▸ What you are asked to do
Would you reproduce the whole listing exactly, dropping any pictures it holds?

▸ Available records
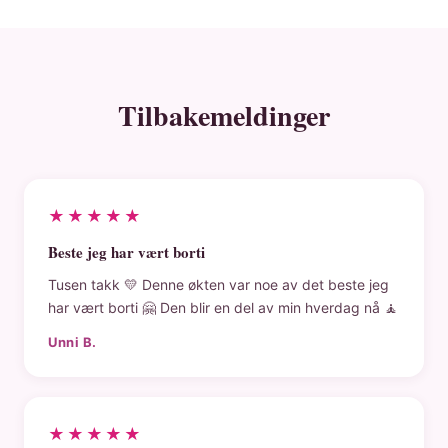
Tilbakemeldinger
★★★★★
Beste jeg har vært borti
Tusen takk 💛 Denne økten var noe av det beste jeg
har vært borti 🤗 Den blir en del av min hverdag nå 🧘
Unni B.
★★★★★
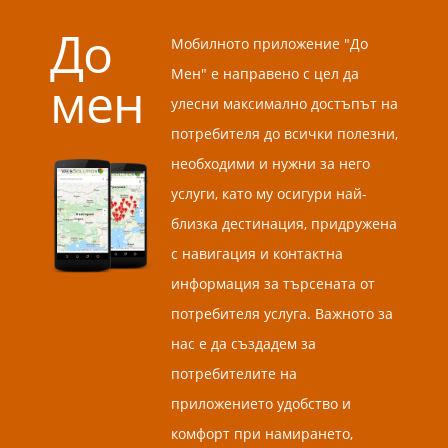
До
Мобилното приложение "До
Мен" е направено с цел да
мен
улесни максимално достъпът на
потребителя до всички полезни,
необходими и нужни за него
услуги, като му осигури най-
близка дестинация, придружена
с навигация и контактна
информация за търсената от
потребителя услуга. Важното за
нас е да създадем за
потребителите на
приложението удобство и
комфорт при намирането,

▸ Task response
Tilbakemeldinger
★★★★★
Beste jeg har vært borti
Tusen takk 💛 Denne økten var noe av det beste jeg
har vært borti 🤗 Den blir en del av min hverdag nå 🧘
Unni B.
★★★★★
До
Мобилното приложение "До
Мен" е направено с цел да
мен
улесни максимално достъпът на
потребителя до всички полезни,
необходими и нужни за него
услуги, като му осигури най-
близка дестинация, придружена
с навигация и контактна
информация за търсената от
потребителя услуга. Важното за
нас е да създадем за
потребителите на
приложението удобство и
комфорт при намирането,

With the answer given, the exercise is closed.